O Transtorno Dismórfico Corporal (TDC) figura como uma das principais entidades clínicas observadas nesse grupo. Indivíduos acometidos pelo TDC apresentam uma distorção persistente da percepção corporal e raramente demonstram contentamento com a autoimagem, o que desencadeia a realização reiterada de procedimentos intervencionistas, muitas vezes sem justificativa clínica.

Transtornos de Personalidade

Os transtornos de personalidade demandam rigoroso acompanhamento da equipe médica. Fatores como comportamentos impulsivos, acentuada suscetibilidade à rejeição, traços perfeccionistas, instabilidade afetiva, fragilidades no desenvolvimento da identidade e expectativas descoladas da realidade concreta predispõem a:

  • Fricções e conflitos na relação médico-paciente;
  • Baixos índices de satisfação com o resultado anatômico obtido;
  • Potencial deflagração de litígios e processos judiciais;
  • Agravamento do quadro psicopatológico de base.

Transtornos de Humor e de Ansiedade

A literatura científica aponta desfechos favoráveis decorrentes de intervenções cirúrgicas e estéticas não invasivas em indivíduos com quadros leves de depressão e ansiedade. As melhorias registradas compreendem o incremento da autoconfiança no convívio social, otimização da função sexual, elevação da autoestima e atenuação de sintomas depressivos.

Em contrapartida, no Transtorno Depressivo Maior, o manejo exige cautela: pacientes com sintomatologia depressiva de intensidade moderada a grave demonstram taxas de insatisfação pós-operatória até cinco vezes superiores às da população geral.

Transtornos Alimentares

Nos transtornos alimentares, o descontentamento e a distorção da imagem corporal constituem critérios diagnósticos formais e funcionam como os principais elementos motivadores para a procura de procedimentos estéticos.

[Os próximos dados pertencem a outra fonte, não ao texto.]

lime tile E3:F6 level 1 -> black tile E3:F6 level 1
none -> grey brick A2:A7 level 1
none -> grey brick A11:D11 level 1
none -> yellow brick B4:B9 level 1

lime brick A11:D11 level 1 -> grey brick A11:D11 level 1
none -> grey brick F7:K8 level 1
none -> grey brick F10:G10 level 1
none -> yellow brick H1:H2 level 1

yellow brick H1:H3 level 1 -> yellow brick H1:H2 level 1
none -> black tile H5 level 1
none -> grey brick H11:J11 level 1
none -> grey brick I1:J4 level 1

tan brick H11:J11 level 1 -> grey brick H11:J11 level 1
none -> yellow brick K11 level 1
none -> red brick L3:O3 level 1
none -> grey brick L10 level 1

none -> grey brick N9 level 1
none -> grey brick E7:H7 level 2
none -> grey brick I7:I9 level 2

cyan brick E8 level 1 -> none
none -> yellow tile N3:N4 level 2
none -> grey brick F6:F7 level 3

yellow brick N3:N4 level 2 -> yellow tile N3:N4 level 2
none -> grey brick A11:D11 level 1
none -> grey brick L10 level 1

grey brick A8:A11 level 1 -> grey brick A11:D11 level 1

Nesses quadros, os pacientes projetam expectativas desmedidas sobre o desfecho operatório, alimentando a crença de que a adequação ao padrão corporal idealizado solucionará integralmente seus conflitos psíquicos. Todavia, os procedimentos estéticos não intervêm nos fatores etiológicos centrais dessas patologias.


Referências Bibliográficas

  1. KACHANI, Adriana Trejger; JACOBSOHN, Patricia Gipsztejn (Org.). Imagem corporal na prática clínica. Barueri: Manole, 2025.